Jason Calacanis has a new videoblog called Mahalo Daily. The show is starring Veronica Belmont. [I’m a big fan of Veronica (Hi Veronica!)] Unfortunately, I think Veronica will not be able to get much support for the show by working for Mahalo. Setting aside the possibility that Calacanis may turn off viewers to the videoblog due to his aggressive marketing tactics, the kinds of problems that the show will face will likely be problems concerning the promotion of the Mahalo website as opposed to the problems of videobloging. This is not bad, videoblogging as advertising is okay. However, because the goals are marketing based, the problems and answers will most likely be marketing based as well.

For instance, instead of asking, “How can we make the show better?”, Jason asks for advise on “how to get to 100-250k views in a day (quickly)?”

The real problem, in this case however, is not the videoblog itself. No matter how great the videoblog may become and no matter how much traffic it could one day drive to Mahalo, the problem is still that Mahalo is not a worthwhile product. You can advertise all you want but if the product is not good, it wont help.

Can anyone find a single positive review of Mahalo? I have never seen a single positive review of the site.

Mahalo is fundamentally flawed because it’s purpose is to provide useful, valuable information about a specific subject matter, but ultimately so that users who are looking for that information will be lead astray by clicking on less relevant advertising.

Mahalo is unlike Google which uses advertising to help pay for the technology of generating great search returns and unlike Wikipedia which has the purpose of providing democratic search results.

No, the mission of Mahalo was not born out of an idea to help improve the lives of others. It’s simply to make money for Jason at the expense of people who don’t know better and click on the ads. This is not just what it has turned into as a result, this is the purpose of the site’s existence.

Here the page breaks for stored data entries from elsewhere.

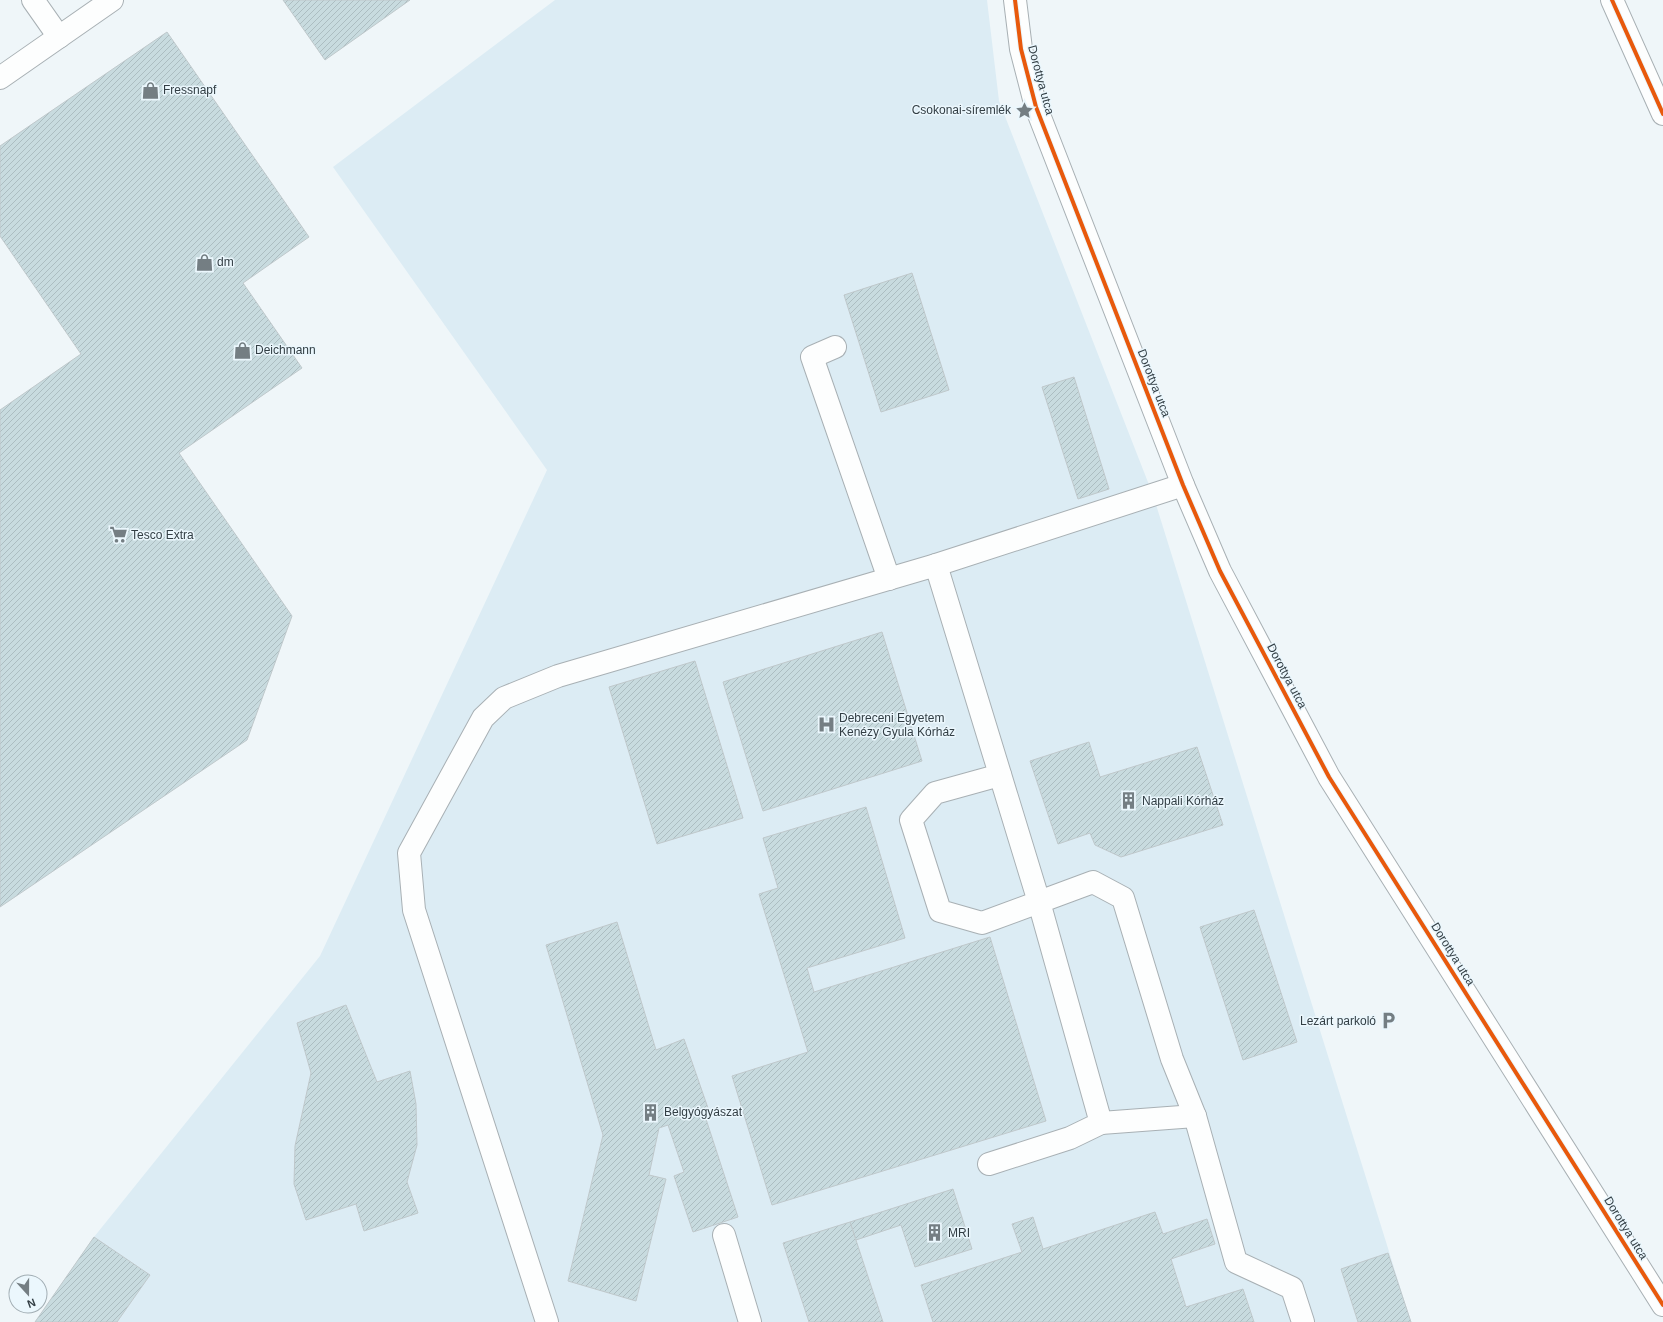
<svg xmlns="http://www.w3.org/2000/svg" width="1663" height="1322" font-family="Arial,sans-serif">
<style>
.built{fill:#dcecf4}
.building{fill:url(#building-hatch);stroke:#bfc8cb}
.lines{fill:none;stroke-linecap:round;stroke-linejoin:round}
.minor-casing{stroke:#a8b0b4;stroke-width:24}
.minor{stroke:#fdfefe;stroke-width:22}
.cycleway-casing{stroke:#ebf7fd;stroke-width:6}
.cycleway{stroke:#e8590c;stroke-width:4}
.labels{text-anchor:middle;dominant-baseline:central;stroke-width:3;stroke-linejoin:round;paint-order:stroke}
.street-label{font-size:12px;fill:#323e44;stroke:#ebf7fd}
.poi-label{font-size:12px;fill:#323e44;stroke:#ebf7fd;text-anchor:start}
</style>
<defs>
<pattern id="building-hatch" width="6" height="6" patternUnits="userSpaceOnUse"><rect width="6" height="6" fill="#c8dbdf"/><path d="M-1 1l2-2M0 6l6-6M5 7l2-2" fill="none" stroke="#acbdc1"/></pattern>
</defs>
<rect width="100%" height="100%" fill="#eff6f9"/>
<path class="built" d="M 555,0 L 987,0 L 999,101 L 1153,495 L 1411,1322 L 35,1322 L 94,1237 L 320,956 L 547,470 L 333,167 Z"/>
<g class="building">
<path d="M 283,0 L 410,0 L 325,60 Z"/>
<path d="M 167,32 L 309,237 L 243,283 L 302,368 L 179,453 L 292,616 L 247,740 L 0,907 L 0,410 L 81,354 L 0,236 L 0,146 Z"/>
<path d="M 912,273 L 949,390 L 881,412 L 844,295 Z"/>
<path d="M 1074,377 L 1109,489 L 1078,499 L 1042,387 Z"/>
<path d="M 882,632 L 922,761 L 763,811 L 723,682 Z"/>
<path d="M 695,661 L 743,818 L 657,844 L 609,687 Z"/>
<path d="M 1089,742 L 1100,777 L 1197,747 L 1223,825 L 1121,857 L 1095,845 L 1090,833 L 1058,844 L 1030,761 Z"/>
<path d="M 866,807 L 905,938 L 807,968 L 814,992 L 990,937 L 1046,1121 L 772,1205 L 732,1076 L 808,1052 L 759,894 L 778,888 L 763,838 Z"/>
<path d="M 1254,910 L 1297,1042 L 1243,1060 L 1200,927 Z"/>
<path d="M 617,922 L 656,1050 L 684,1039 L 709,1111 L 704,1113 L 738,1217 L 693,1232 L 674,1176 L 684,1172 L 668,1125 L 659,1128 L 649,1175 L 666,1179 L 636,1301 L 568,1281 L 603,1135 L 546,945 Z"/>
<path d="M 346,1005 L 377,1082 L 410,1071 L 416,1104 L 417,1145 L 407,1182 L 418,1213 L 364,1231 L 356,1204 L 306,1220 L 294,1184 L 295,1146 L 311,1073 L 297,1023 Z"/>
<path d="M 953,1189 L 972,1249 L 915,1267 L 901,1225 L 856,1240 L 850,1222 Z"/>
<path d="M 1155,1212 L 1163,1234 L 1207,1219 L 1215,1244 L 1171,1259 L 1186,1307 L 1243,1289 L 1254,1322 L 933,1322 L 921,1285 L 1022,1252 L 1012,1224 L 1033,1217 L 1043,1249 Z"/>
<path d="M 850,1222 L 883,1322 L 809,1322 L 783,1243 Z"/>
<path d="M 94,1237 L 150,1275 L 117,1322 L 35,1322 Z"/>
<path d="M 1388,1253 L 1411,1322 L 1358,1322 L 1341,1269 Z"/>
</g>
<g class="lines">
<defs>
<g id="minor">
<path d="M 33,0 L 59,37"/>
<path d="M 1015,0 L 1021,49 L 1036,107 L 1183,485 L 1220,571 L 1329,777 L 1663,1305"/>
<path d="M 1612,0 L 1663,114"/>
<path d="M 0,78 L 112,0"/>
<path d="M 835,347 L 812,357 L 889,579"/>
<path d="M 936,565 L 1183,485"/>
<path d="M 1101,1123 L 1195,1116"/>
<path d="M 989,1164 L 1070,1138 L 1101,1123 L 1039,902 L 982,923 L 940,911 L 911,820 L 935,793 L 1000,775"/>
<path d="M 724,1235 L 750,1322"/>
<path d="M 547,1322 L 414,910 L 409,853 L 483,718 L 504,698 L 558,676 L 936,565 L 1039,902 L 1093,882 L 1123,898 L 1172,1059 L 1195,1116 L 1236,1262 L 1292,1288 L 1303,1322"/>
</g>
</defs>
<use href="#minor" class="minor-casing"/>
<use href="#minor" class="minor"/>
<defs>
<g id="cycleway">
<path d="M 1015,0 L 1021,49 L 1036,107 L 1183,485 L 1220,571 L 1329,777 L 1663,1305"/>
<path d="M 1612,0 L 1663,114"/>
</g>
</defs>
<use href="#cycleway" class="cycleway-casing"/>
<use href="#cycleway" class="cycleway"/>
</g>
<defs>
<symbol id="shop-bare" viewBox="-9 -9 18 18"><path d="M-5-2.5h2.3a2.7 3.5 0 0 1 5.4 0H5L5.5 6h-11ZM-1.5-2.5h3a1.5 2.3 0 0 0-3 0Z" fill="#747e83" stroke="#ebf7fd" stroke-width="2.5" paint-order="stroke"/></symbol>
<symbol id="sight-bare" viewBox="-9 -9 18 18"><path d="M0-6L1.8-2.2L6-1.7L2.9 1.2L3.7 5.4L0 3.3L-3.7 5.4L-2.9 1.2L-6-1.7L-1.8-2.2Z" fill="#747e83" stroke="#ebf7fd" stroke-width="2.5" paint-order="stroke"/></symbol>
<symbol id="supermarket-bare" viewBox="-9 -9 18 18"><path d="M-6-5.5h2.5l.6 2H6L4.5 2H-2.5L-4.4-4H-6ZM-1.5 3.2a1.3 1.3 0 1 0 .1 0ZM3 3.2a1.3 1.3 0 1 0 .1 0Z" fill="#747e83" stroke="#ebf7fd" stroke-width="2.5" paint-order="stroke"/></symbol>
<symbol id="hospital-bare" viewBox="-9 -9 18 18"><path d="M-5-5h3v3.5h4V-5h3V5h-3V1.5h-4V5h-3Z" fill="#747e83" stroke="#ebf7fd" stroke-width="2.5" paint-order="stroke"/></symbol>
<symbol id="building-bare" viewBox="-9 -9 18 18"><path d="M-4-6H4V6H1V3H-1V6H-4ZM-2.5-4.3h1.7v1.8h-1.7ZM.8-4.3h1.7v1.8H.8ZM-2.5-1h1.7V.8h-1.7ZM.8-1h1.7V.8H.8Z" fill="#747e83" stroke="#ebf7fd" stroke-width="2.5" paint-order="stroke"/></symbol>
<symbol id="parking-bare" viewBox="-9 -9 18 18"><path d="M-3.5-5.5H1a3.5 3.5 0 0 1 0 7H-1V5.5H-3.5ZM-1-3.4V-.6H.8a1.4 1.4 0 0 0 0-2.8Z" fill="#747e83" stroke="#ebf7fd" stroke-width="2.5" paint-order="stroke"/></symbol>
</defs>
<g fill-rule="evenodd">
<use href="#shop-bare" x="138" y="78" width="25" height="25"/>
<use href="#sight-bare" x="1012" y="98" width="25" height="25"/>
<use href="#shop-bare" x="192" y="250" width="25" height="25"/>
<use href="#shop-bare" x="230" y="338" width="25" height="25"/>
<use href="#supermarket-bare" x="106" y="522" width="25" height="25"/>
<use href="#hospital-bare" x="814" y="712" width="25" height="25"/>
<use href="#building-bare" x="1116" y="788" width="25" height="25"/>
<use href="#parking-bare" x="1376" y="1008" width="25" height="25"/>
<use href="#building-bare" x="638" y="1100" width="25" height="25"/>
<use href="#building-bare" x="922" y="1220" width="25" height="25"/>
</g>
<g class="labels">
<g class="street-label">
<text transform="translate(1041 80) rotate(75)">Dorottya utca</text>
<text transform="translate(1154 383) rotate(69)">Dorottya utca</text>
<text transform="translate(1287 676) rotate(62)">Dorottya utca</text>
<text transform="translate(1453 954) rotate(58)">Dorottya utca</text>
<text transform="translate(1626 1228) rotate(58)">Dorottya utca</text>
</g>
<g class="poi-label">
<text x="163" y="90">Fressnapf</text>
<text x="1011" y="110" text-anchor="end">Csokonai-síremlék</text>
<text x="217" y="262">dm</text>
<text x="255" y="350">Deichmann</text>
<text x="131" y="535">Tesco Extra</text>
<text x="839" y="718">Debreceni Egyetem<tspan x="839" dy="14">Kenézy Gyula Kórház</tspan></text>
<text x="1142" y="801">Nappali Kórház</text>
<text x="1376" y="1021" text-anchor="end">Lezárt parkoló</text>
<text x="664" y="1112">Belgyógyászat</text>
<text x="948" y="1233">MRI</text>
</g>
</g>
<g transform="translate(28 1294) rotate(159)"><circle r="19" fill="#ebf7fd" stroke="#a1adb3"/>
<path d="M0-3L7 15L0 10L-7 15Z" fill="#747e83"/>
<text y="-6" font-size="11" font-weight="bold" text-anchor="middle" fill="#323e44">N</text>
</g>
</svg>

Everytime a user clicks on an ad, they are being taken to information that is promotionally paid for as opposed to being there because it is the most valuable. And when that happens, the website is a success.

I consider this kind of activity to be reckless – just like splogs – for trying to budge way into Google search returns and feed off of SEO. Search works best when you have a great product or idea and can talk about it clearly. When you try to game it, or try to make money for the sake of making money from it, it’s just being a selfish nuisance.